Write the lines below as a JSON list of strings, one string per line, with blank lines omitted. Leave the pictures out.

===

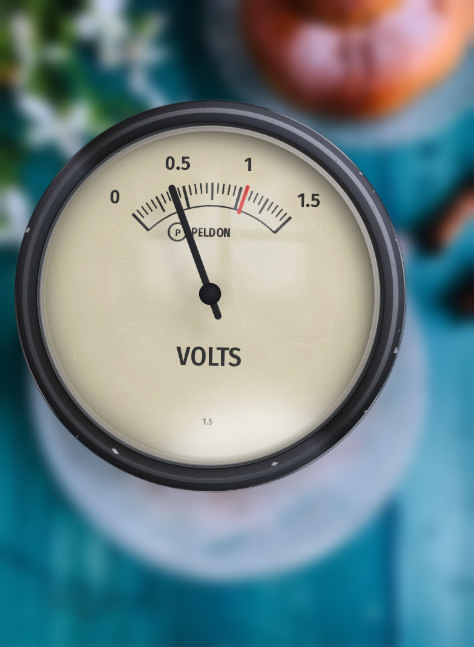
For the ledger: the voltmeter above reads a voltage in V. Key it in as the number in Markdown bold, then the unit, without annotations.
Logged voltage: **0.4** V
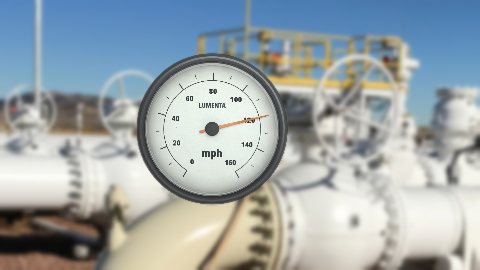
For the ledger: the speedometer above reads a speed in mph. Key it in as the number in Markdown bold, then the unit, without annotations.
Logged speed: **120** mph
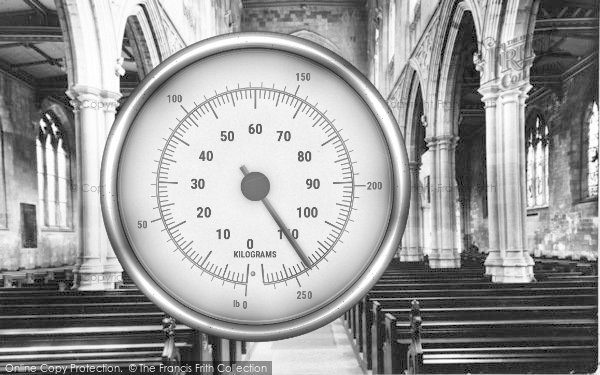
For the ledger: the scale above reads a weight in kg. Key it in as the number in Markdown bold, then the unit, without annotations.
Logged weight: **110** kg
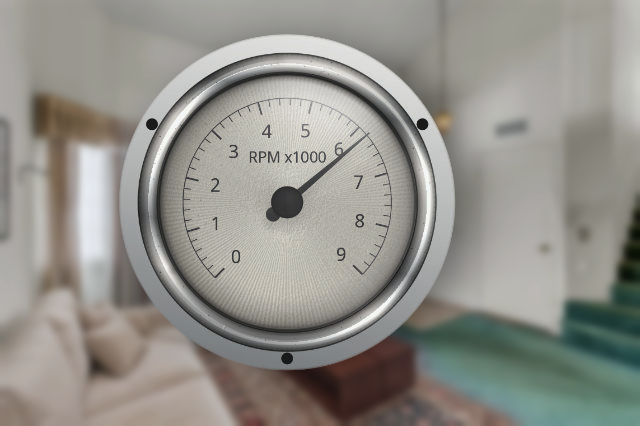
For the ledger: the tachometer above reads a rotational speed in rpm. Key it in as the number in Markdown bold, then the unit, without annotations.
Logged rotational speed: **6200** rpm
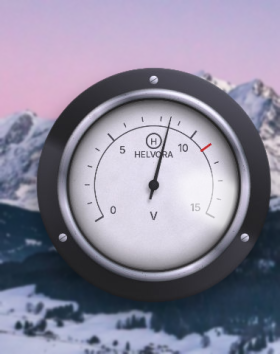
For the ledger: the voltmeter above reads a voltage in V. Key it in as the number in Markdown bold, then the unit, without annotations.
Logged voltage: **8.5** V
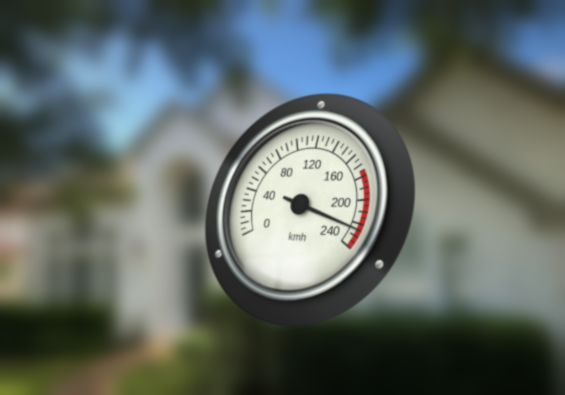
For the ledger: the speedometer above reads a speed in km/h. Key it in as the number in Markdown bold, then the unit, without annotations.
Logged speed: **225** km/h
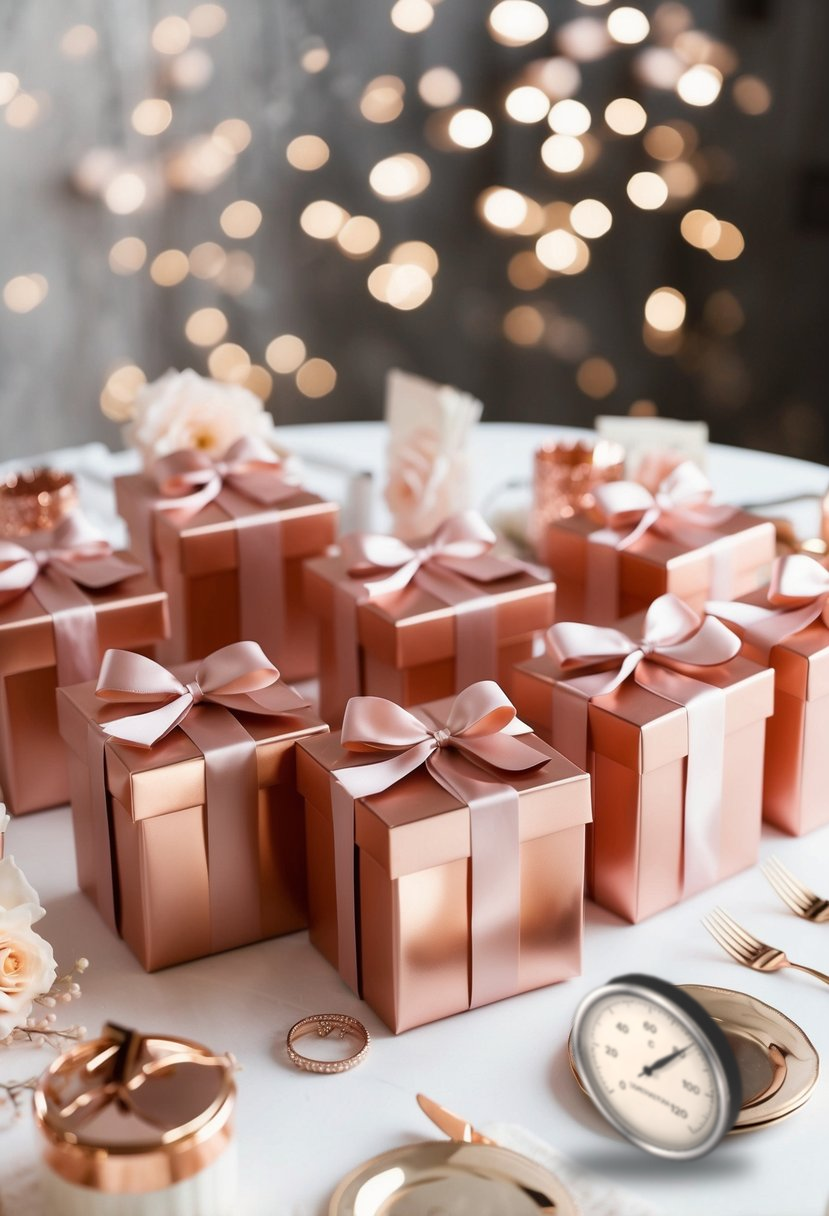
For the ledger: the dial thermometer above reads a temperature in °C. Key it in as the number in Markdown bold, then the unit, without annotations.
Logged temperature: **80** °C
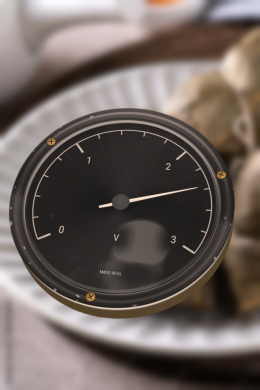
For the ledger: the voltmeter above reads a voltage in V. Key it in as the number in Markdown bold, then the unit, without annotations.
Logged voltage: **2.4** V
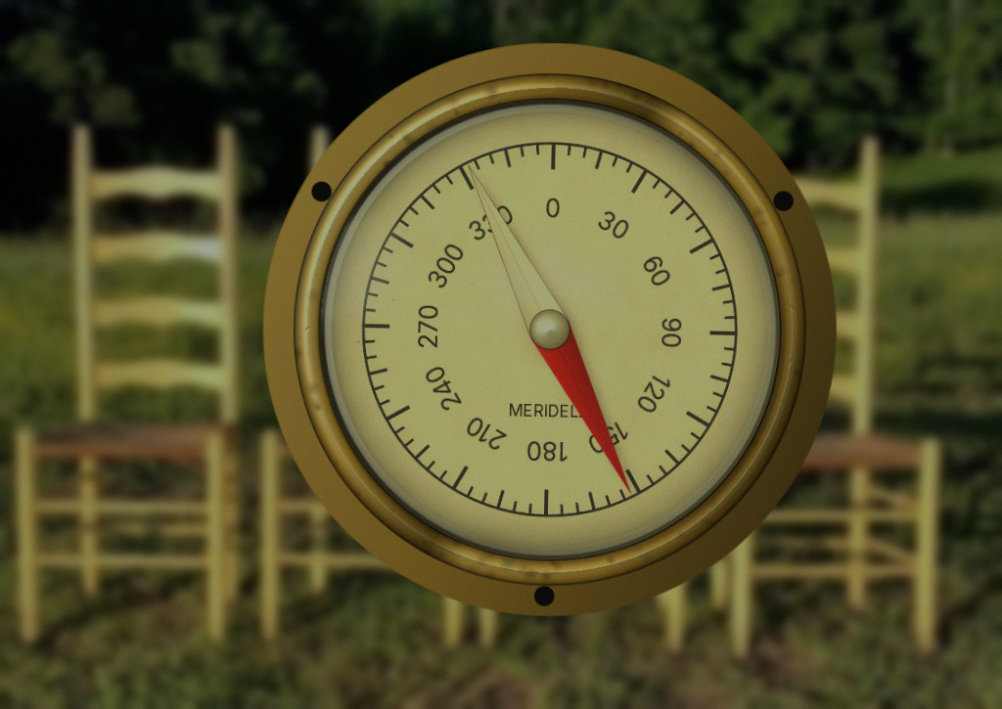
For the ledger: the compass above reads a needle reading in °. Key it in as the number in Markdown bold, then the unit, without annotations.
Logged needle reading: **152.5** °
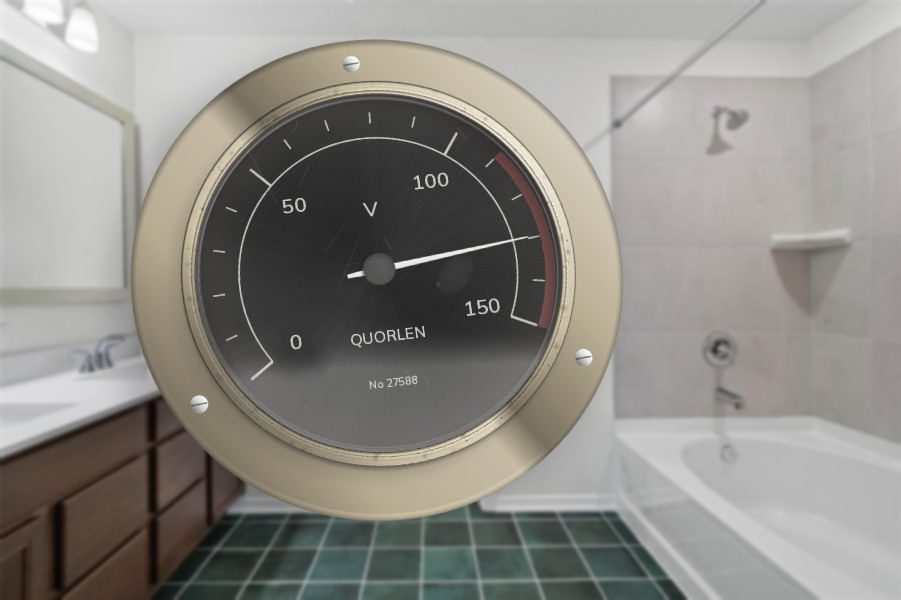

===

> Task response:
[
  "For the ledger: the voltmeter above reads a voltage in V. Key it in as the number in Markdown bold, then the unit, without annotations.",
  "Logged voltage: **0.4** V",
  "For the ledger: the speedometer above reads a speed in mph. Key it in as the number in Markdown bold, then the unit, without annotations.",
  "Logged speed: **120** mph",
  "For the ledger: the scale above reads a weight in kg. Key it in as the number in Markdown bold, then the unit, without annotations.",
  "Logged weight: **110** kg",
  "For the ledger: the tachometer above reads a rotational speed in rpm. Key it in as the number in Markdown bold, then the unit, without annotations.",
  "Logged rotational speed: **6200** rpm",
  "For the ledger: the voltmeter above reads a voltage in V. Key it in as the number in Markdown bold, then the unit, without annotations.",
  "Logged voltage: **8.5** V",
  "For the ledger: the speedometer above reads a speed in km/h. Key it in as the number in Markdown bold, then the unit, without annotations.",
  "Logged speed: **225** km/h",
  "For the ledger: the dial thermometer above reads a temperature in °C. Key it in as the number in Markdown bold, then the unit, without annotations.",
  "Logged temperature: **80** °C",
  "For the ledger: the voltmeter above reads a voltage in V. Key it in as the number in Markdown bold, then the unit, without annotations.",
  "Logged voltage: **2.4** V",
  "For the ledger: the compass above reads a needle reading in °. Key it in as the number in Markdown bold, then the unit, without annotations.",
  "Logged needle reading: **152.5** °"
]